Sedemikian tinggi nilai ma’rifat di mata Islam, sehingga ia dikategorikan sebagai paling
mulianya ibadah, yang jika dibandingkan dengan ibadah sekian puluh tahun lamanya dan
tanpa didasari ilmu dan ma’rifat, maka ia jauh lebih baik dari pada ibadah tersebut.
Allah swt dalam al-Quran menjelaskan bahwa salah satu fungsi diutusnya rasul adalah untuk
meningkatkan kualitas keilmuan dan pola fikir manusia, ” ….dan mengajarkan kepada mereka
kitab dan hikmah ….” (Q.S. Jum’ah : 2).
Dalam pandangan Islam, kualitas sebuah perbuatan bisa diukur dari tingkat ma’rifat si
pelakunya. Jika pelaku tidak melandasi perbuatannya dengan pengetahuan atau ma’rifat,
perbuatannya itu tidak bernilai sama sekali. Dengan kata lain, tingkat kualitas suatu
tindakan ditentukan sesuai dengan derajat ma’rifat pelakunya. Semakin tinggi derajat
ma’rifat seseorang, semakin tinggi pula kualitas perbuatannya, meskipun perbuatan itu
secara lahiriah nampak remeh, sebagaimana yang ditegaskan dalam riwayat “Tidurnya orang
alim adalah ibadah.”
Di sisi lain, penekanan Islam dalam pengutamaan kualitas ibadah dibanding kuantitasnya
sangat mencolok, seperti yang kita amati dari ayat 2 surat Al-Mulk:“… supaya Dia menguji
kamu, siapa diantara kamu yang lebih baik amalnya… “
Ayat ini menunjukkan bahwa Allah swt lebih menekankan amal yang terbaik, bukan yang
terbanyak. Jelas bahwa amal terbaik adalah amal yang dilandasi dengan ma’rifat.

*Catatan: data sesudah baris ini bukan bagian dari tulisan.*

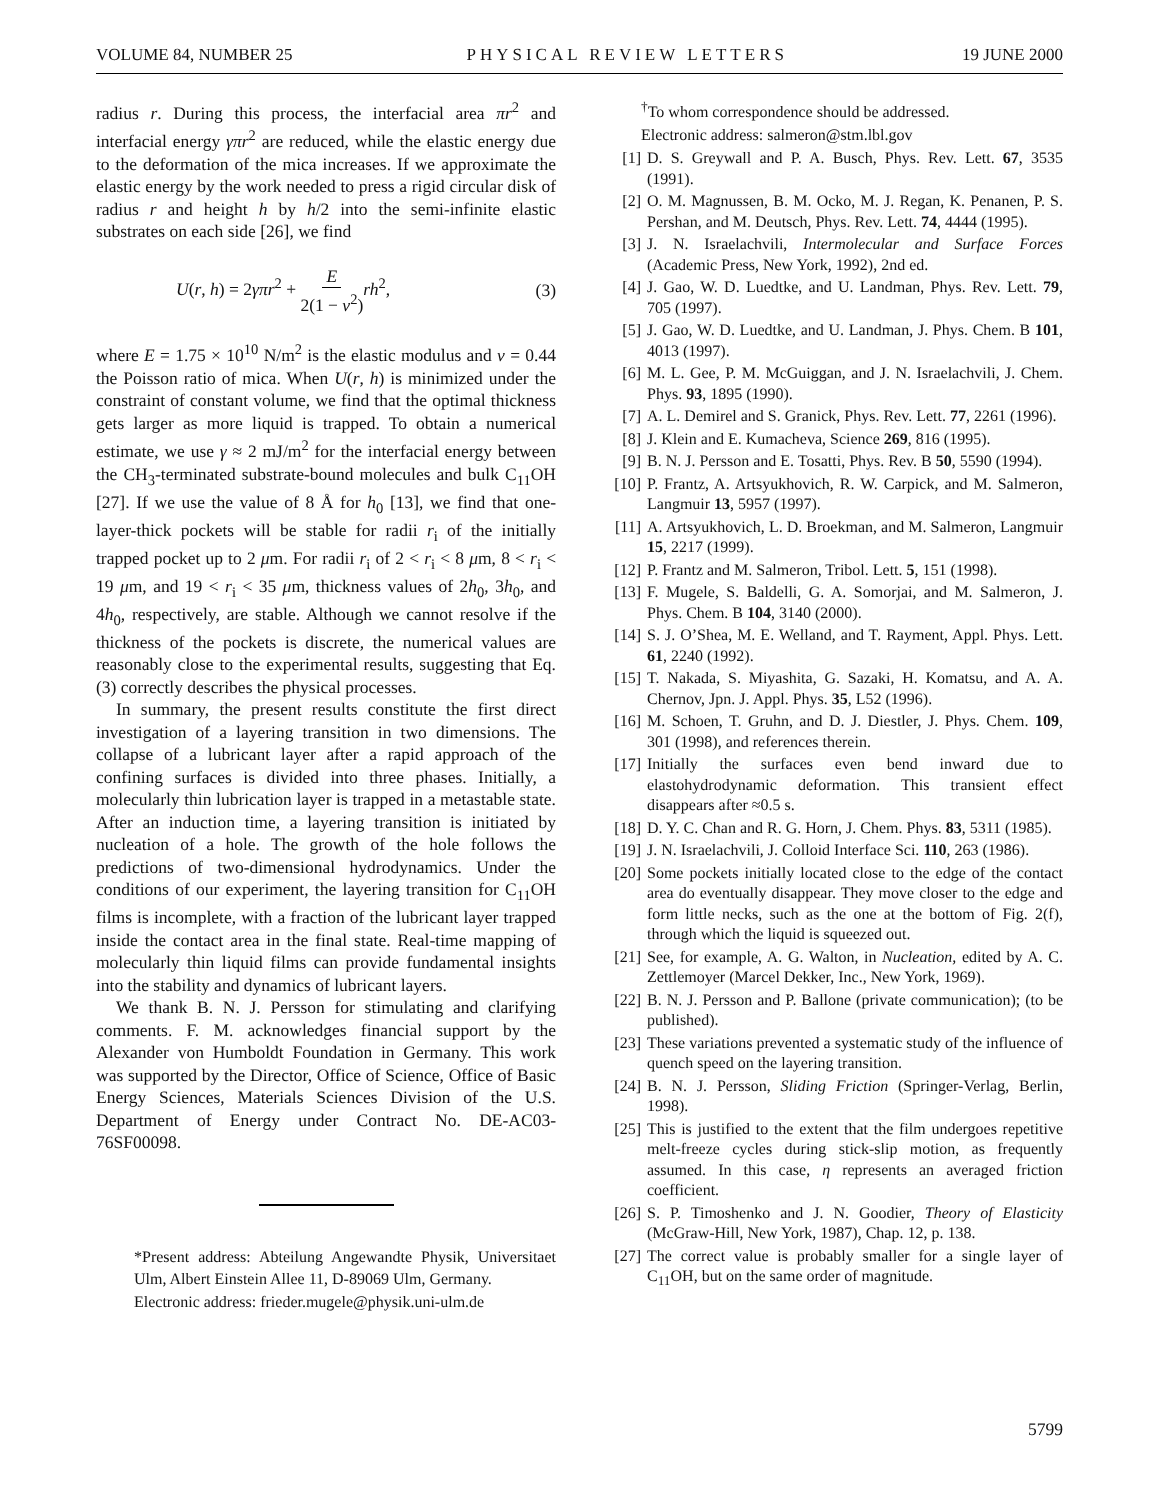VOLUME 84, NUMBER 25 PHYSICAL REVIEW LETTERS 19 JUNE 2000
radius r. During this process, the interfacial area πr<sup>2</sup> and interfacial energy γπr<sup>2</sup> are reduced, while the elastic energy due to the deformation of the mica increases. If we approximate the elastic energy by the work needed to press a rigid circular disk of radius r and height h by h/2 into the semi-infinite elastic substrates on each side [26], we find
U(r, h) = 2γπr<sup>2</sup> + E 2(1 − ν<sup>2</sup>) rh<sup>2</sup>, (3)
where E = 1.75 × 10<sup>10</sup> N/m<sup>2</sup> is the elastic modulus and ν = 0.44 the Poisson ratio of mica. When U(r, h) is minimized under the constraint of constant volume, we find that the optimal thickness gets larger as more liquid is trapped. To obtain a numerical estimate, we use γ ≈ 2 mJ/m<sup>2</sup> for the interfacial energy between the CH<sub>3</sub>-terminated substrate-bound molecules and bulk C<sub>11</sub>OH [27]. If we use the value of 8 Å for h<sub>0</sub> [13], we find that one-layer-thick pockets will be stable for radii r<sub>i</sub> of the initially trapped pocket up to 2 μm. For radii r<sub>i</sub> of 2 < r<sub>i</sub> < 8 μm, 8 < r<sub>i</sub> < 19 μm, and 19 < r<sub>i</sub> < 35 μm, thickness values of 2h<sub>0</sub>, 3h<sub>0</sub>, and 4h<sub>0</sub>, respectively, are stable. Although we cannot resolve if the thickness of the pockets is discrete, the numerical values are reasonably close to the experimental results, suggesting that Eq. (3) correctly describes the physical processes.
In summary, the present results constitute the first direct investigation of a layering transition in two dimensions. The collapse of a lubricant layer after a rapid approach of the confining surfaces is divided into three phases. Initially, a molecularly thin lubrication layer is trapped in a metastable state. After an induction time, a layering transition is initiated by nucleation of a hole. The growth of the hole follows the predictions of two-dimensional hydrodynamics. Under the conditions of our experiment, the layering transition for C<sub>11</sub>OH films is incomplete, with a fraction of the lubricant layer trapped inside the contact area in the final state. Real-time mapping of molecularly thin liquid films can provide fundamental insights into the stability and dynamics of lubricant layers.
We thank B. N. J. Persson for stimulating and clarifying comments. F. M. acknowledges financial support by the Alexander von Humboldt Foundation in Germany. This work was supported by the Director, Office of Science, Office of Basic Energy Sciences, Materials Sciences Division of the U.S. Department of Energy under Contract No. DE-AC03-76SF00098.
*Present address: Abteilung Angewandte Physik, Universitaet Ulm, Albert Einstein Allee 11, D-89069 Ulm, Germany.
Electronic address: frieder.mugele@physik.uni-ulm.de
<sup>†</sup> To whom correspondence should be addressed.
Electronic address: salmeron@stm.lbl.gov
[1] D. S. Greywall and P. A. Busch, Phys. Rev. Lett. 67, 3535 (1991).
[2] O. M. Magnussen, B. M. Ocko, M. J. Regan, K. Penanen, P. S. Pershan, and M. Deutsch, Phys. Rev. Lett. 74, 4444 (1995).
[3] J. N. Israelachvili, Intermolecular and Surface Forces (Academic Press, New York, 1992), 2nd ed.
[4] J. Gao, W. D. Luedtke, and U. Landman, Phys. Rev. Lett. 79, 705 (1997).
[5] J. Gao, W. D. Luedtke, and U. Landman, J. Phys. Chem. B 101, 4013 (1997).
[6] M. L. Gee, P. M. McGuiggan, and J. N. Israelachvili, J. Chem. Phys. 93, 1895 (1990).
[7] A. L. Demirel and S. Granick, Phys. Rev. Lett. 77, 2261 (1996).
[8] J. Klein and E. Kumacheva, Science 269, 816 (1995).
[9] B. N. J. Persson and E. Tosatti, Phys. Rev. B 50, 5590 (1994).
[10] P. Frantz, A. Artsyukhovich, R. W. Carpick, and M. Salmeron, Langmuir 13, 5957 (1997).
[11] A. Artsyukhovich, L. D. Broekman, and M. Salmeron, Langmuir 15, 2217 (1999).
[12] P. Frantz and M. Salmeron, Tribol. Lett. 5, 151 (1998).
[13] F. Mugele, S. Baldelli, G. A. Somorjai, and M. Salmeron, J. Phys. Chem. B 104, 3140 (2000).
[14] S. J. O’Shea, M. E. Welland, and T. Rayment, Appl. Phys. Lett. 61, 2240 (1992).
[15] T. Nakada, S. Miyashita, G. Sazaki, H. Komatsu, and A. A. Chernov, Jpn. J. Appl. Phys. 35, L52 (1996).
[16] M. Schoen, T. Gruhn, and D. J. Diestler, J. Phys. Chem. 109, 301 (1998), and references therein.
[17] Initially the surfaces even bend inward due to elastohydrodynamic deformation. This transient effect disappears after ≈0.5 s.
[18] D. Y. C. Chan and R. G. Horn, J. Chem. Phys. 83, 5311 (1985).
[19] J. N. Israelachvili, J. Colloid Interface Sci. 110, 263 (1986).
[20] Some pockets initially located close to the edge of the contact area do eventually disappear. They move closer to the edge and form little necks, such as the one at the bottom of Fig. 2(f), through which the liquid is squeezed out.
[21] See, for example, A. G. Walton, in Nucleation, edited by A. C. Zettlemoyer (Marcel Dekker, Inc., New York, 1969).
[22] B. N. J. Persson and P. Ballone (private communication); (to be published).
[23] These variations prevented a systematic study of the influence of quench speed on the layering transition.
[24] B. N. J. Persson, Sliding Friction (Springer-Verlag, Berlin, 1998).
[25] This is justified to the extent that the film undergoes repetitive melt-freeze cycles during stick-slip motion, as frequently assumed. In this case, η represents an averaged friction coefficient.
[26] S. P. Timoshenko and J. N. Goodier, Theory of Elasticity (McGraw-Hill, New York, 1987), Chap. 12, p. 138.
[27] The correct value is probably smaller for a single layer of C<sub>11</sub>OH, but on the same order of magnitude.
5799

Imam Ja’far a.s. bersabda, “Wahai anakku! Ketahuilah bahwasanya derajat syiah (pengikut)
kita akan sesuai dengan kadar ma’rifat mereka karena aku pernah melihat di dalam “Kitab
Ali” (Mushaf Ali) tertulis bahwa nilai kesempurnaan seseorang ditentukan oleh kadar
ma’rifat-nya” (Ma’ani al-Akhbar).
Tentu saja, riwayat ini sama sekali tidak bertentangan dengan ayat yang mengatakan, “…
Sesungguhnya orang yang paling mulia diantara kamu di sisi Allah ialah orang yang paling
bertakwa diantara kamu …” (Q.S. Al-Hujurat : 13) karena kalau ditelusuri lebih dalam lagi
kita akan ketahui bahwa ketakwaan diperoleh berkat amal saleh dan amal saleh sendiri
tidak akan lahir kecuali dari sumber keimanan, sedangkan keimanan ini mustahil dicapai
tanpa landasannya, yaitu ma’rifat.
Ringkasnya, ketakwaan tidak mungkin didapati kecuali dengan ilmu dan ma’rifat. Di samping
itu, kemuliaan manusia yang dinilai dengan ketakwaannya, juga dinilai dengan sumber
ketakwaannya tersebut; yaitu ma’rifat.
Maka, betapa besar perhatian dan penekanan ajaran Islam terhadap nilai ilmu dan ma’rifat,
sebagaimana yang ditegaskan firman Allah swt dalam hadis qudsi berikut ini: “Aku ibarat
harta yang terpendam, maka Aku senang untuk diketahui. Oleh karena itu, Kuciptakan
makhluk agar diriku diketahui” (Bihar al-Anwar).
Penciptaan makhluk yang ada di alam semesta ini, khususnya manusia yang memiliki berbagai
potensi, adalah untuk ber-ma’rifat kepada Allah yang merupakan tujuan utama penciptaan.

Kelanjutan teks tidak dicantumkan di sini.